“Brothers don’t shake hands. Brothers gotta hug!”
– Chris Farley, Tommy Boy
love
It’s not easy to put yourself out there. It never is. And because of that, many people hide, ignoring their truth, choosing to play it safe. Even these words can carry a bit of hesitancy, not much, but just enough to possibly hold someone back: Do I write from my head or do I listen to my heart? In the best interest of both my writing and the reader, I’ve chosen the latter.
If you were to tell me a few years back that I’d be holding a “Free Hugs” sign along the southern California coast (with a t-shirt reading “BOULDER”), I may have dropped dead. I would’ve assumed one of the following things: Either I was on drugs. Lots of them. Or I’d lost a bet. A really shitty bet.
But believe it or not, the muse was voluntary, enacted on behalf of my God-given (Nature-given, Universe-given, Source-given, whatever you may) ability to choose. I witnessed the gesture on multiple occasions during visits to New York City and graciously participated in the operation. What a simple, yet profound idea. I loved it. One day, I would reciprocate.
That day came recently on The Strand (a busy beachside walkway) in Hermosa Beach, California. My morning nerves dissipated quickly when my brother and I decided our purpose was simple. All we were doing was “sharing love”. That’s it. And that was our response to everyone’s question of “Why?” That coupled with a thick layer of my innate sarcasm, “Well, why not?” Aside from “sharing love,” Free Hugs was about taking action. It was about showing up, even with extreme malaise.
In the spirit of “truly” giving, there was no attachment to the outcome. There was nothing to take personally from the critical stares, glares, snide comments, laughter, and questions of our sexual orientation. I knew the idea held a higher purpose and that was enough. By expressing more of myself, I’d open the door for others to do the same.

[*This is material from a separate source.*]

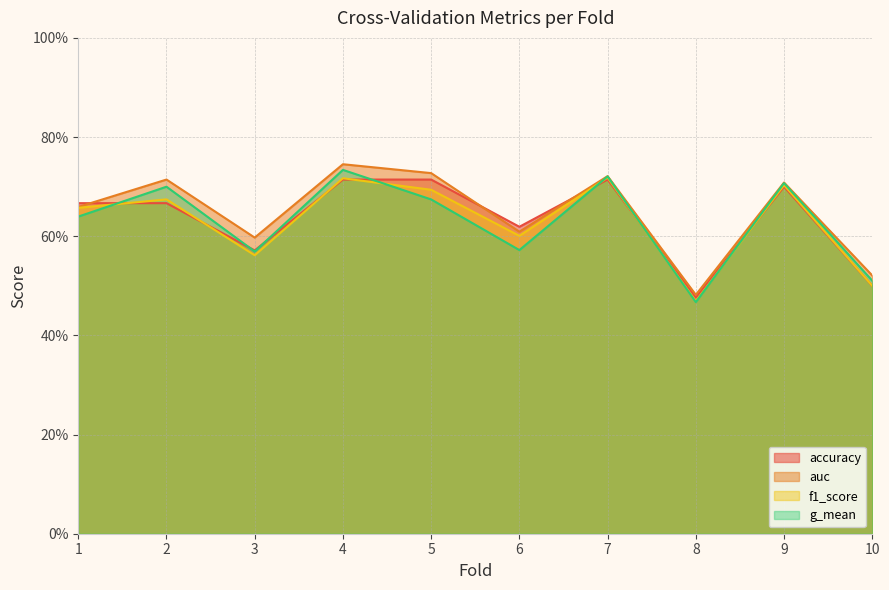

Which has a higher value, 6 or 7?

7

Plus, the other end of that spectrum held a much more powerful element: the beauty of the human spirit. A spirit filled with genuine gratitude, pure smiles, and a willingness to Love.
The most rewarding part of all was the diversity the experience held.
Some hugs came with one hand.
Some hugs came with both.
Some hugs were drive-bys.
Some were feature films.
Some came instant.
Some came delayed.
There was “Immediate Response Lady.”
And “Immediate Tears Lady.”
I had a sweaty hug,
and an international hug.
There was a “thank you,”
a “God bless you,”
and even an “I love you.”
One child read “Free Bugs,”
while a skateboarder thought “Free Drugs.”
Most came from women, but there were a few brave men. Each was unique, yet each was the same. They all felt good. Really. Fucking. Good. The sign said “free,” but most I would have paid for.
“Free Hugs” proved a tremendous success due to the abundant and extraordinary courage of all its participants. It also helped to have a golden stallion of a Labrador retriever sitting by my side wearing a sign that offered “Free Sniffs.”
Research indicates we need four hugs a day for survival, eight for maintenance and twelve for growth. If we desire to grow, that means we need twelve hugs every twenty-four hour period.
To most, these stats may carry a level of ambiguity, but my level of truth does not. These are facts I lived. On Sunday, July 10th, 2011, by giving I received. And by giving, I grew.